4. Turnamen = Refleksi dan Transfer Pengetahuan

Tahapan ini memungkinkan siswa menguji pemahamannya dalam konteks yang lebih nyata. Mereka harus berpikir cepat, merefleksikan materi yang sudah dipelajari, dan menyusun strategi dalam kelompok.

Aktivitas seperti ini merangsang proses metakognisi—kemampuan untuk berpikir tentang cara berpikir mereka sendiri. Ini adalah ciri khas dari pembelajaran mendalam.

5. Penghargaan = Penguatan Positif dan Motivasi Diri

Memberikan penghargaan bukan hanya soal nilai atau hadiah. Lebih dari itu, ini adalah cara untuk mengakui usaha siswa dan memperkuat motivasi intrinsik mereka. Ketika siswa merasa dihargai karena kerja sama dan pemahamannya, mereka akan lebih termotivasi untuk belajar secara mandiri di masa depan.

Tantangan dan Strategi Penerapan

Meski TGT dan deep learning terdengar ideal, bukan berarti implementasinya tanpa tantangan. Beberapa hal yang mungkin dihadapi Bapak/Ibu guru di lapangan antara lain:

  • Perbedaan kesiapan siswa dalam kelompok.

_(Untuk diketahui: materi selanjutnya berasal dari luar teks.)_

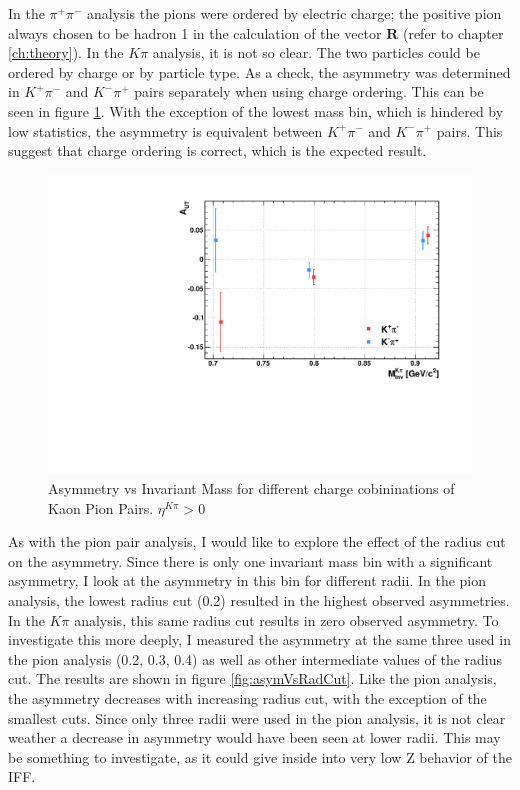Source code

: \documentclass[abstract = on,listof=totoc, bibliography=totoc]{scrreprt}
\newcommand{\pip}{\pi^+}
\newcommand{\pim}{\pi^-}
\newcommand{\pair}{$\pip\pim$ }
\newcommand{\etakp}{\eta^{K\pi}}
\begin{document}
In the \pair analysis the pions were ordered by electric charge; the positive pion always chosen to be hadron 1 in the calculation of the vector $\bm{R}$ (refer to chapter \ref{ch:theory}). In the $K\pi$ analysis, it is not so clear. The two particles could be ordered by charge or by particle type. As a check, the asymmetry was determined in $K^+\pi^-$ and $K^-\pi^+$ pairs separately when using charge ordering. This can be seen in figure \ref{fig:mAsymSeperateCharges}. With the exception of the lowest mass bin, which is hindered by low statistics, the asymmetry is equivalent between $K^+\pi^-$ and $K^-\pi^+$ pairs. This suggest that charge ordering is correct, which is the expected result. 
\begin{figure}
\begin{center}
\includegraphics[width = .6\textwidth]{mAsymSeperateCharges}
\caption[Asymmetry vs Invariant Mass for different charge cobininations of Kaon Pion Pairs]{Asymmetry vs Invariant Mass for different charge cobininations of Kaon Pion Pairs. $\etakp > 0$}
\label{fig:mAsymSeperateCharges}
\end{center}
\end{figure}

As with the pion pair analysis, I would like to explore the effect of the radius cut on the asymmetry. Since there is only one invariant mass bin with a significant asymmetry, I look at the asymmetry in this bin for different radii. In the pion analysis, the lowest radius cut (0.2) resulted in the highest observed asymmetries. In the $K\pi$ analysis, this same radius cut results in zero observed asymmetry. To investigate this more deeply, I measured the asymmetry at the same three used in the pion analysis (0.2, 0.3, 0.4) as well as other intermediate values of the radius cut. The results are shown in figure \ref{fig:asymVsRadCut}. Like the pion analysis, the asymmetry decreases with increasing radius cut, with the exception of the smallest cuts. Since only three radii were used in the pion analysis, it is not clear weather a decrease in asymmetry would have been seen at lower radii. This may be something to investigate, as it could give inside into very low Z behavior of the IFF. 
\end{document}
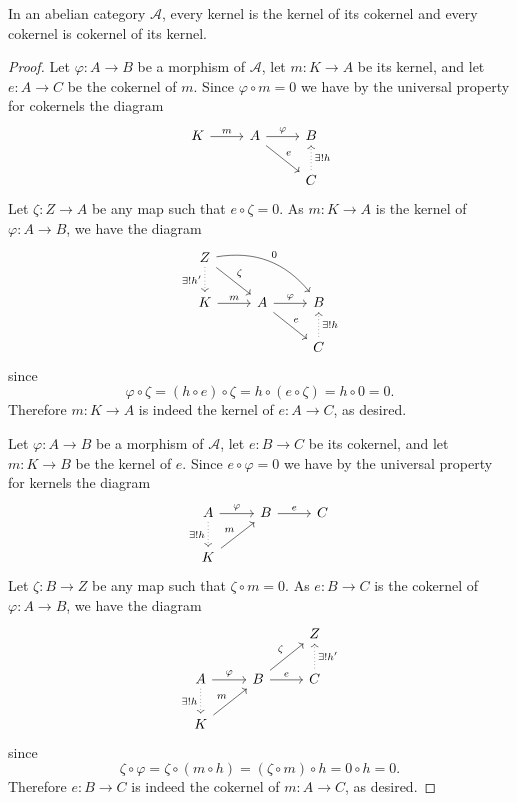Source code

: \documentclass[10pt]{amsart}
\begin{document}
\begin{lem}\label{lem4}
  In an abelian category $\mathcal{A}$, every kernel is the kernel of its cokernel and every cokernel is cokernel of its kernel.

  \begin{proof}
    Let $\varphi : A \rightarrow B$ be a morphism of $\mathcal{A}$, let $m : K \rightarrow A$ be its kernel, and let $e : A \rightarrow C$ be the cokernel of $m$.
    Since $\varphi \circ m = 0$ we have by the universal property for cokernels the diagram
    $$\begin{tikzcd}
      K \arrow{r}{m} &A \arrow{r}{\varphi} \arrow{rd}{e} & B\\
      & & C\arrow[swap,dotted]{u}{\exists ! h}
    \end{tikzcd}$$
    Let $\zeta : Z \rightarrow A$ be any map such that $e \circ \zeta = 0$.
    As $m : K \rightarrow A$ is the kernel of $\varphi : A \rightarrow B$, we have the diagram
    $$\begin{tikzcd}
      Z \arrow{rd}{\zeta} \arrow[swap, dotted]{d}{\exists !h^\prime}\arrow[bend left]{rrd}{0}\\
      K \arrow{r}{m} & A\arrow{r}{\varphi} \arrow{rd}{e}& B\\
      & & C \arrow[dotted,swap]{u}{\exists ! h}
    \end{tikzcd}$$
    since 
    $$\varphi \circ \zeta = (h \circ e) \circ \zeta = h \circ (e \circ \zeta) = h \circ 0 = 0.$$
    Therefore $m : K \rightarrow A$ is indeed the kernel of $e : A \rightarrow C$, as desired.

    Let $\varphi : A \rightarrow B$ be a morphism of $\mathcal{A}$, let $e : B \rightarrow C$ be its cokernel, and let $m : K \rightarrow B$ be the kernel of $e$.
    Since $e \circ \varphi = 0$ we have by the universal property for kernels the diagram
    $$\begin{tikzcd}
      A \arrow{r}{\varphi}\arrow[dotted,swap]{d}{\exists ! h} & B \arrow{r}{e} & C\\
      K \arrow{ur}{m}
    \end{tikzcd}$$
    Let $\zeta : B \rightarrow Z$ be any map such that $\zeta \circ m = 0$.
    As $e : B \rightarrow C$ is the cokernel of $\varphi : A \rightarrow B$, we have the diagram
    $$\begin{tikzcd}
      & & Z\\
      A \arrow{r}{\varphi}\arrow[dotted,swap]{d}{\exists ! h} & B \arrow{r}{e}\arrow{ru}{\zeta} & C \arrow[dotted,swap]{u}{\exists ! h^\prime}\\
      K \arrow{ur}{m} & & 
    \end{tikzcd}$$
    since 
    $$\zeta \circ \varphi = \zeta \circ (m \circ h) = (\zeta \circ m) \circ h = 0 \circ h = 0.$$
    Therefore $e : B \rightarrow C$ is indeed the cokernel of $m : A \rightarrow C$, as desired.
  \end{proof}
\end{lem}
\end{document}
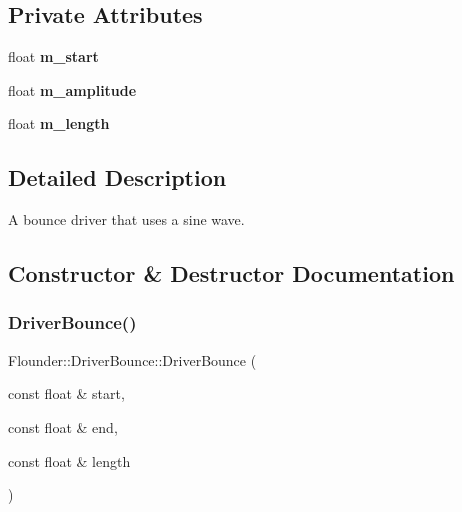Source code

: \subsection*{Private Attributes}
\begin{DoxyCompactItemize}
\item 
\mbox{\label{class_flounder_1_1_driver_bounce_a458ce238b5360f27f19e203c9fdacc59}} 
float {\bfseries m\+\_\+start}
\item 
\mbox{\label{class_flounder_1_1_driver_bounce_aa6515758d3b01ec8c92a7ec2c6fb3dc1}} 
float {\bfseries m\+\_\+amplitude}
\item 
\mbox{\label{class_flounder_1_1_driver_bounce_a4536025465c80c2788b28c89f689d454}} 
float {\bfseries m\+\_\+length}
\end{DoxyCompactItemize}


\subsection{Detailed Description}
A bounce driver that uses a sine wave. 



\subsection{Constructor \& Destructor Documentation}
\mbox{\label{class_flounder_1_1_driver_bounce_a41ee701fe3125026a5012e098497ea23}} 
\subsubsection{\texorpdfstring{Driver\+Bounce()}{DriverBounce()}}
{\footnotesize\ttfamily Flounder\+::\+Driver\+Bounce\+::\+Driver\+Bounce (\begin{DoxyParamCaption}\item[{const float \&}]{start,  }\item[{const float \&}]{end,  }\item[{const float \&}]{length }\end{DoxyParamCaption})}



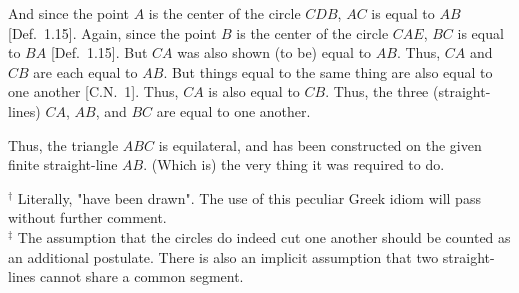 \begin{Parallel}{}{}
{And since the point $A$ is the center of the circle $CDB$, $AC$ is equal to $AB$ [Def.~1.15]. Again,
since the point $B$ is the center of the circle $CAE$, $BC$ is equal to $BA$ [Def.~1.15]. But $CA$ 
was also shown (to be) equal to $AB$. Thus, $CA$ and $CB$ are each equal to $AB$. But things equal to the same thing are also equal to one another [C.N.~1]. Thus, $CA$ is also equal to $CB$. Thus, the three (straight-lines) $CA$, $AB$, and $BC$ are equal to one another.

Thus, the triangle $ABC$ is equilateral, and has been constructed on the
given finite straight-line $AB$. (Which is) the very thing it was required to do.}
\end{Parallel}
{\footnotesize
\noindent $^\dag$ Literally, "have been drawn". The use of this peculiar Greek idiom will pass
without further comment.\\
\noindent $^\ddag$ The assumption that the circles do indeed cut one another should be counted as an additional 
postulate. There is also an implicit assumption that two straight-lines cannot share a common segment.}

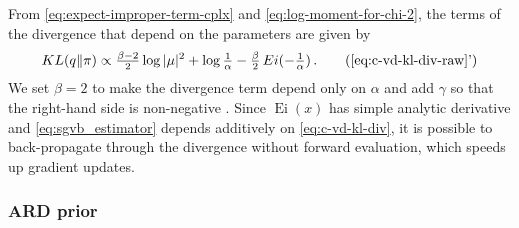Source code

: \documentclass{article}
\begin{document}
From \eqref{eq:expect-improper-term-cplx} and \eqref{eq:log-moment-for-chi-2}, the terms of
the divergence that depend on the parameters are given by
\begin{equation}  \label{eq:c-vd-kl-div}
  KL(q\| \pi)
    \propto
      \tfrac{\beta-2}2 \log{\lvert \mu \rvert^2}
      + \log{\tfrac1{\alpha}}
      - \tfrac{\beta}2 \mathop{Ei}(- \tfrac1{\alpha})
      \,.
      \tag{\ref{eq:c-vd-kl-div-raw}'}
\end{equation}
We set $\beta = 2$ to make the divergence term depend only on $\alpha$ and add $\gamma$
so that the right-hand side is non-negative \citep[eq.(84)]{lapidoth_capacity_2003}.
%
Since $\mathop{Ei}(x)$ has simple analytic derivative and \eqref{eq:sgvb_estimator} depends additively
on \eqref{eq:c-vd-kl-div}, it is possible to back-propagate through the divergence without
forward evaluation, which speeds up gradient updates.


\subsubsection{ARD prior} %
\label{ssub:ard_prior}
\end{document}
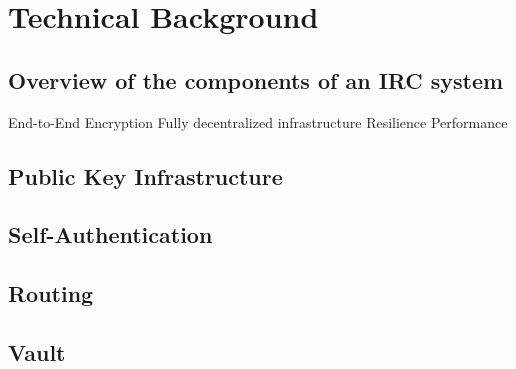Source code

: \chapter{Technical Background}

\section{Overview of the components of an IRC system}
End-to-End Encryption
Fully decentralized infrastructure
Resilience
Performance 

\section{Public Key Infrastructure}

\section{Self-Authentication}

\section{Routing}

\section{Vault}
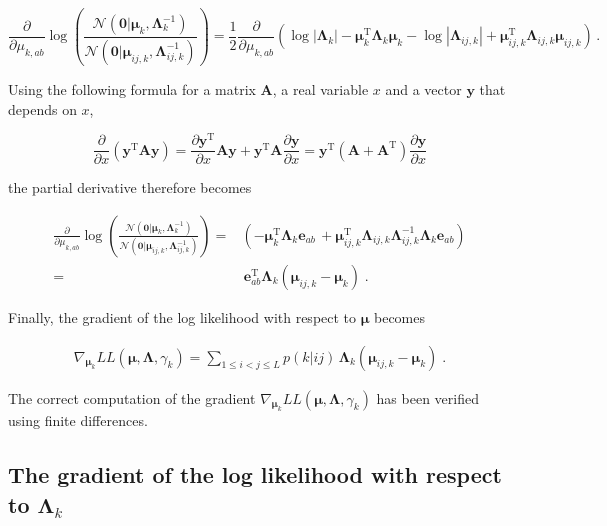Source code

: \documentclass[11pt,a4paper,twoside]{book}
\newcommand{\Gauss}{\mathcal{N}}
\newcommand{\Lijk}{\mathbf{\Lambda}_{ij,k}}
\newcommand{\Lk}{\mathbf{\Lambda}_k}
\newcommand{\muijk}{\mathbf{\mu}_{ij,k}}
\newcommand{\muk}{\mathbf{\mu}_k}
\theoremstyle{definition}
\theoremstyle{definition}
\theoremstyle{remark}
\begin{document}
\begin{equation}
     \frac{\partial}{\partial \mu_{k,ab}} \log \left( \frac{ \Gauss(\mathbf{0} | \muk, \Lk^{-1})}{\Gauss( \mathbf{0} | \muijk, \Lijk^{-1})} \right)
    = \frac{1}{2}  \frac{\partial}{\partial \mu_{k,ab}}   \left( \log | \Lk | - \muk^\mathrm{T} \Lk \muk - \log | \Lijk | + \muijk^\mathrm{T} \Lijk \muijk \right)\,.
\end{equation}

Using the following formula for a matrix \(\mathbf{A}\), a real variable
\(x\) and a vector \(\mathbf{y}\) that depends on \(x\),

\begin{equation}
    \frac{\partial}{\partial x} \left( \mathbf{y}^\mathrm{T} \mathbf{A} \mathbf{y} \right) = \frac{\partial \mathbf{y}^\mathrm{T}}{\partial x}  \mathbf{A} \mathbf{y} + \mathbf{y}^\mathrm{T} \mathbf{A} \frac{\partial \mathbf{y}}{\partial x}  =  \mathbf{y}^\mathrm{T} (\mathbf{A} + \mathbf{A}^\mathrm{T}) \frac{\partial \mathbf{y}}{\partial x} 
\label{eq:matrix-gradient}
\end{equation}

the partial derivative therefore becomes

\begin{align}
     \frac{\partial}{\partial \mu_{k,ab}} \log \left( \frac{ \Gauss(\mathbf{0} | \muk, \Lk^{-1})}{\Gauss( \mathbf{0} | \muijk, \Lijk^{-1})} \right)
    =& \left( -\muk^\mathrm{T} \Lk \mathbf{e}_{ab} \, +  \muijk^\mathrm{T} \Lijk \Lijk^{-1} \Lk \mathbf{e}_{ab} \right) \nonumber \\
    =& \, \mathbf{e}^\mathrm{T}_{ab} \Lk ( \muijk - \muk ) \; . 
\end{align}

Finally, the gradient of the log likelihood with respect to
\(\mathbf{\mu}\) becomes

\begin{align}
    \nabla_{\muk} L\!L(\mathbf{\mu}, \mathbf{\Lambda}, \gamma_k) =  \sum_{1\le i<j\le L}  p(k|ij)  \,  \Lk \left(  \muijk  - \muk \right) \; .
\label{eq:gradient-muk-final}
\end{align}

The correct computation of the gradient
\(\nabla_{\muk} L\!L(\mathbf{\mu}, \mathbf{\Lambda}, \gamma_k)\) has
been verified using finite differences.

\subsection{\texorpdfstring{The gradient of the log likelihood with
respect to
\(\Lk\)}{The gradient of the log likelihood with respect to \textbackslash{}Lk}}\label{gradient-lambdak}
\end{document}
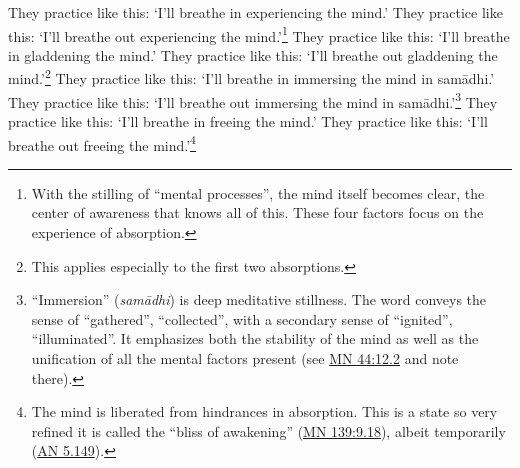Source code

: \documentclass[12pt,openany]{book}%
\begin{document}
They practice like this: ‘I’ll breathe in experiencing the mind.’ They practice like this: ‘I’ll breathe out experiencing the mind.’\footnote{With the stilling of “mental processes”, the mind itself becomes clear, the center of awareness that knows all of this. These four factors focus on the experience of absorption. } They practice like this: ‘I’ll breathe in gladdening the mind.’ They practice like this: ‘I’ll breathe out gladdening the mind.’\footnote{This applies especially to the first two absorptions. } They practice like this: ‘I’ll breathe in immersing the mind in \textsanskrit{samādhi}.’ They practice like this: ‘I’ll breathe out immersing the mind in \textsanskrit{samādhi}.’\footnote{“Immersion” (\textit{\textsanskrit{samādhi}}) is deep meditative stillness. The word conveys the sense of “gathered”, “collected”, with a secondary sense of “ignited”, “illuminated”. It emphasizes both the stability of the mind as well as the unification of all the mental factors present (see \href{https://suttacentral.net/mn44/en/sujato\#12.2}{MN 44:12.2} and note there). } They practice like this: ‘I’ll breathe in freeing the mind.’ They practice like this: ‘I’ll breathe out freeing the mind.’\footnote{The mind is liberated from hindrances in absorption. This is a state so very refined it is called the “bliss of awakening” (\href{https://suttacentral.net/mn139/en/sujato\#9.18}{MN 139:9.18}), albeit temporarily (\href{https://suttacentral.net/an5.149/en/sujato}{AN 5.149}). } 
\end{document}
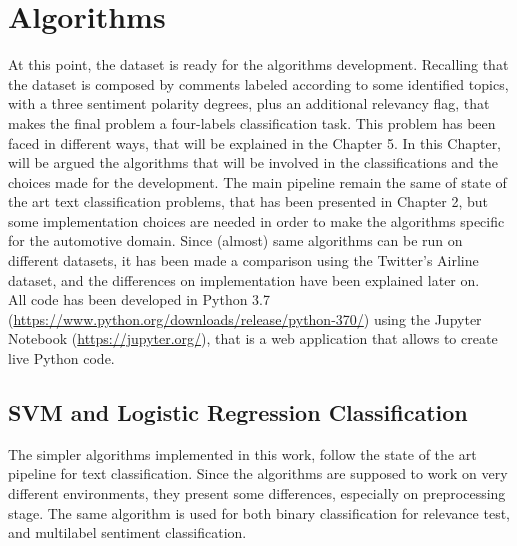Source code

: 
\chapter{Algorithms}
\label{algorithms}

At this point, the dataset is ready for the algorithms development. Recalling that the dataset is composed by comments labeled according to some identified topics, with a three sentiment polarity degrees, plus an additional relevancy flag, that makes the final problem a four-labels classification task. This problem has been faced in different ways, that will be explained in the Chapter 5. In this Chapter, will be argued the algorithms that will be involved in the classifications and the choices made for the development. The main pipeline remain the same of state of the art text classification problems, that has been presented in Chapter 2, but some implementation choices are needed in order to make the algorithms specific for the automotive domain. Since (almost) same algorithms can be run on different datasets, it has been made a comparison using the Twitter's Airline dataset, and the differences on implementation have been explained later on.\\
All code has been developed in Python 3.7 (\url{https://www.python.org/downloads/release/python-370/}) using the Jupyter Notebook (\url{https://jupyter.org/}), that is a web application that allows to create live Python code. 


\section{SVM and Logistic Regression Classification}

The simpler algorithms implemented in this work, follow the state of the art pipeline for text classification. Since the algorithms are supposed to work on very different environments, they present some differences, especially on preprocessing stage. The same algorithm is used for both binary classification for relevance test, and multilabel sentiment classification.\\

  • Keterbatasan waktu untuk menyelenggarakan semua tahapan.

  • Akses terbatas ke teknologi pendukung game seperti Quizizz atau Kahoot.

Namun, tantangan ini bisa diatasi dengan strategi berikut:

  • Lakukan pelatihan kecil bagi siswa tentang cara kerja TGT sebelum mulai.

  • Mulai dengan skala kecil, misalnya hanya 2–3 kelompok dulu.

  • Gunakan media sederhana seperti kartu soal manual jika teknologi terbatas.

  • Fokus pada kualitas interaksi, bukan hanya jumlah soal atau skor.

Kolaborasi dan Pemahaman, Bukan Sekadar Nilai

Bapak/Ibu guru yang terhormat, perubahan pendidikan bukan hanya soal kurikulum, tetapi juga soal cara pandang kita terhadap proses belajar. Dengan menerapkan metode TGT yang dikaitkan dengan prinsip-prinsip deep learning, kita sedang mengarahkan peserta didik pada proses belajar yang lebih bermakna, mendalam, dan menyenangkan.

Tidak hanya mereka belajar menjawab soal, tetapi juga memahami konsep, bekerja sama, dan menghargai satu sama lain. Inilah pendidikan sejati: menumbuhkan manusia yang berpikir, merasa, dan bertindak dengan kesadaran penuh.

Jadi, mari kita jadikan kelas sebagai ruang eksplorasi dan pengalaman. Dengan TGT dan pendekatan pembelajaran mendalam, pembelajaran bisa lebih dari sekadar kegiatan rutin—ia bisa menjadi proses perubahan yang nyata.